Dental Decay

Early Prevention Is Key

Medically Reviewed by Craig H. Kliger, MD
5 min read

Dec. 18, 2000 -- When her son David was just 1 year old, Linda Van Meenen saw the first signs of decay on his teeth. But when she took him to the dentist, she was told he was too young to be treated, that he wouldn't sit still, and that she should bring him back when he was 2. A year later, she took David to the same dentist, who looked in his mouth and said she had waited too long, and that the teeth were in such bad condition, he wouldn't be able to treat him.

David eventually was referred to another dentist and diagnosed with an uncommon problem: he had been born with no enamel on his teeth. This caused them to start decaying almost from the moment he began to eat. Before he was 5, the boy had received root canals, had all eight front teeth removed, and had most of the remaining others either capped or filled. With both parents unemployed at the time, David's treatments -- costing thousands of dollars -- would have caused them untold financial hardship if not for a state insurance program covering pediatric dentistry. "We could never have afforded all of that if not for the help," says the Lewisville, Ohio, mother.

The Van Meenens were lucky: Many state and government aid programs offer minimal dental coverage. Because of this, as many as one in five American children don't receive regular dental care, according to Francisco Ramos-Gomez, DDS, an associate professor of pediatric dentistry at the University of California at San Francisco.

In San Francisco, for example, there are hundreds of practicing dentists, but "if you are under Medicaid and you are looking for a pediatric dentist, there are only three clinics that will accept you as a patient," Ramos-Gomez says. "Less than 1% of dentists in private practice in this country take children that are insured by federal programs. It is a social disparity of tremendous impact."

Over the past few decades, oral health has improved significantly in the United States. Fluoridated community water supplies, healthier diets, and better dental care have combined to dramatically reduce tooth decay and other serious problems. But not everyone has benefited from these gains. And some of those to benefit the least have been kids without dental insurance.

The Office of the U.S. Surgeon General this year released its first comprehensive study on the nation's oral health, and called this lack of dental care a "silent epidemic." Among the report's findings, uninsured children are 2.5 times less likely to receive needed care than children who have dental coverage. And less than 20% of children covered by Medicaid (or Medi-Cal, as it's called in California) had seen a dentist within the preceding 12 months. The report also says tooth decay is the most common chronic childhood disease -- five times more common than asthma. Left untreated, dental decay can impair a child's ability to eat, speak, sleep, and learn.

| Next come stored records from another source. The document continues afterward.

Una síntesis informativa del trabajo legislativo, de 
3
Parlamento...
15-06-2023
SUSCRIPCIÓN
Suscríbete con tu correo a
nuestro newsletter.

"Oral health has improved for most people, but now there is a smaller group with much worse problems," says Paul Casamassimo, DDS, MS, president of the American Academy of Pediatric Dentistry and a professor of pediatric dentistry at Ohio State University in Columbus. "While it used to be that all children had some low level of dental problems, today most of the kids are fine, but about 25% of the kids have pretty bad dental problems."

Part of this problem relates to which services are covered. Some of the major government insurance programs pay only for restorative treatment, but not preventative care, says Ramos-Gomez. Put simply, Medicaid will pay for a filling, but not for the less-expensive checkup and cleaning that would have prevented that cavity. This approach often means that checkups are ignored and dental conditions that start with simple tooth decay can escalate, he says.

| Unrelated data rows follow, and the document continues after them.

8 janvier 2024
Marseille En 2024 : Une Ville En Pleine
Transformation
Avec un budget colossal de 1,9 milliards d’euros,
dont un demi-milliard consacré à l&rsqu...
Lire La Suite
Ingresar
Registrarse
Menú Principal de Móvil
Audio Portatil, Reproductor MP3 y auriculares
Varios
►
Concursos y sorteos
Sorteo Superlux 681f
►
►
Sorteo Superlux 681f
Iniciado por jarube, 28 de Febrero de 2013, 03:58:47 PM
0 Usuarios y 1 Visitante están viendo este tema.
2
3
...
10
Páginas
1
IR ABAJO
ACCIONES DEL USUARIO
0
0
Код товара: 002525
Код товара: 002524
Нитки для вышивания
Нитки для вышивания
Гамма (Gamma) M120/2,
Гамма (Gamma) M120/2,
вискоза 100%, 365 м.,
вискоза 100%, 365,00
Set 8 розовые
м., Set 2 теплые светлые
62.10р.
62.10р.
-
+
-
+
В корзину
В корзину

But for parents of limited income, even with government insurance programs, visiting the dentist can be a serious financial burden. In addition, even those with insurance can be burdened by the common requirement to pay the bill up front and receive reimbursement later.

As a result, many parents simply put off visiting the dentist, waiting until their children's dental problems become so advanced that they require emergency care. According to the American Academy of Pediatric Dentistry, several recent studies have shown that many parents use the emergency room to obtain primary dental care for their children, even though simple preventive checkups could have headed off the advanced problems often seen under those circumstances, making treatment much less expensive.

To promote better dental health among the country's children, both the academy and the American Dental Association are lobbying Congress to modify government insurance programs to increase payments and cover more preventative work.

As is true in most other medical fields, Ramos-Gomez says many of the current plans have reimbursement levels that are far below the rates sought by dentists. Medicaid often pays only half of such fees, and some state plans pay as little 20%. As long as that remains the case, "there is no incentive whatsoever to take on these patients," he says.

The other side of this issue is educating people not only about the need for preventative care but also that help is available. "Some people don't seek care, even when they would be covered by some of these programs," Casamassimo says. "We have to let them know."

Now age 6, David's adult teeth are starting to grow in, finally filling the gaps left by the earlier removal of his baby teeth. Today he smiles, eats, and talks much like any other child. According to his mother, David's self-confidence has climbed thanks to the dental care he received. And that, she says, is definitely something to smile about.

Will Wade, a San Francisco-based writer, has a 5-year-old daughter and co-founded a monthly parenting magazine. His work has appeared in POV magazine, The San Francisco Examiner, and Salon.